• [What is required]: A faithful copy of all the entries is required, with no pictures in it.

• [Task material]:
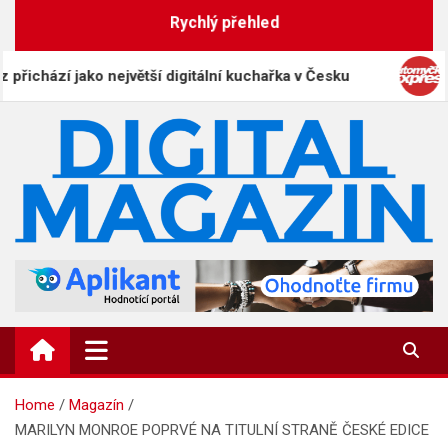
Skip
Rychlý přehled
to
content
zí jako největší digitální kuchařka v Česku
Autom
DigitalMagazin.cz
Zprávy, press a novinky
Home
Magazín
MARILYN MONROE POPRVÉ NA TITULNÍ STRANĚ ČESKÉ EDICE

• [Problem solution]:
Skip
Rychlý přehled
to
content
zí jako největší digitální kuchařka v Česku
Autom
DigitalMagazin.cz
Zprávy, press a novinky
Home
Magazín
MARILYN MONROE POPRVÉ NA TITULNÍ STRANĚ ČESKÉ EDICE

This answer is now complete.